Charles Mewès bought the small castle of Scharrachbergheim in Alsace, where he spent much time with his three children after the death of his wife in 1896. He died in Paris in 1914.

== Selected works ==

=== Hotels ===
- Hôtel Ritz Paris, 15 Place Vendôme (1897–1898) : transformation of the Hotel de Gramont for César Ritz, the first hotel in the world to have a bathroom for each room thanks to his invention of ventilation courtyards.
- Carlton Hotel, London (1899), the first institution in London combining the use of stone and steel.
- Ritz Hotel, 150 Piccadilly (London) for César Ritz (1904–1905): Mewès attempted to realise a unity of style, dominated by references to the Louis XVI style.
- Hotel Ritz Madrid (1910), in association with the Spanish architect Luis de Landecho.
- Hotel María Cristina in San Sebastián (Spain) (1912).

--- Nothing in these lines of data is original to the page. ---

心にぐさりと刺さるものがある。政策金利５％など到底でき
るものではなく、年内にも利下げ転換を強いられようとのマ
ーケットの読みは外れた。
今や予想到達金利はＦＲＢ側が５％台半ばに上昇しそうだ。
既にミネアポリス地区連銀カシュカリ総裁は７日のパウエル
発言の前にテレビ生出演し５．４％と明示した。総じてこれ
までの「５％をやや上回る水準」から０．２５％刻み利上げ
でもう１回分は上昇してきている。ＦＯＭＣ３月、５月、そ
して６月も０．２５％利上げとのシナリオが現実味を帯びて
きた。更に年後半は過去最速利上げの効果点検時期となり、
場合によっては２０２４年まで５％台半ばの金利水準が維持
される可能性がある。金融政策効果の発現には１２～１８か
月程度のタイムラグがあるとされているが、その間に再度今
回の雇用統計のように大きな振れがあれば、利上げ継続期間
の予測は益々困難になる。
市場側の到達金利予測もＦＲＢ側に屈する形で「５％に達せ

=== Private residences ===
- Château Porgès de Rochefort-en-Yvelines (Rochefort-en-Yvelines) built between 1896 and 1904 for Jules Porges, inspired by the Hotel de Salm (Palais de la Légion d'honneur), but of double proportions. This grandiose project was not completed.
- Hotel Rodolphe Kann, 51 Avenue d'Iena (Paris): transformation for Calouste Gulbenkian of a building constructed by Ernest Sanson, in association with Emmanuel Pontremoli.
- Luton Hoo (Bedfordshire, England) for Sir Julius Wernher, associate of Jules Porges: complete redevelopment, addition of attic, grand staircase, interior decor (1903–05).
- Polesden Lacey (Surrey, England): extension built for the Hon. Margaret Greville to create an apartment intended to receive King Edward VII (1906).
- Coombe Court, Coombe (Surrey, England): renovation for Constance Gwladys, Countess de Grey.
- Internal remodelling of 16 Charles Street, Mayfair for Margaret Greville (1913–14)

=== Other buildings ===
- L'Etablissement Hydrominéral (1899–1900) at Contrexéville (Vosges)
- Royal Automobile Club on Pall Mall in London (1908–1911)
- Extension to the London Library (1932–34)
- Hudson's Bay House at 52-68 Bishopsgate for the Hudson's Bay Company (1926)

===Ships===
- Ocean liner SS Amerika (1905–1906), interiors: first Ritz restaurant at sea.
- Ocean liner SS Imperator (1913), interiors: remarkable for the use of marble in abundance, particularly for the swimming pool and for the first class dining room.
- Ocean liner SS Vaterland (1914), interiors: in this ship Mewès was the first to divide the shafts of the funnels to provide a complete vista of the central public rooms from one end of the ship to the other.
- Ocean liner RMS Aquitania (1914), interiors.
- Ocean liner SS Kaiserin Auguste Victoria.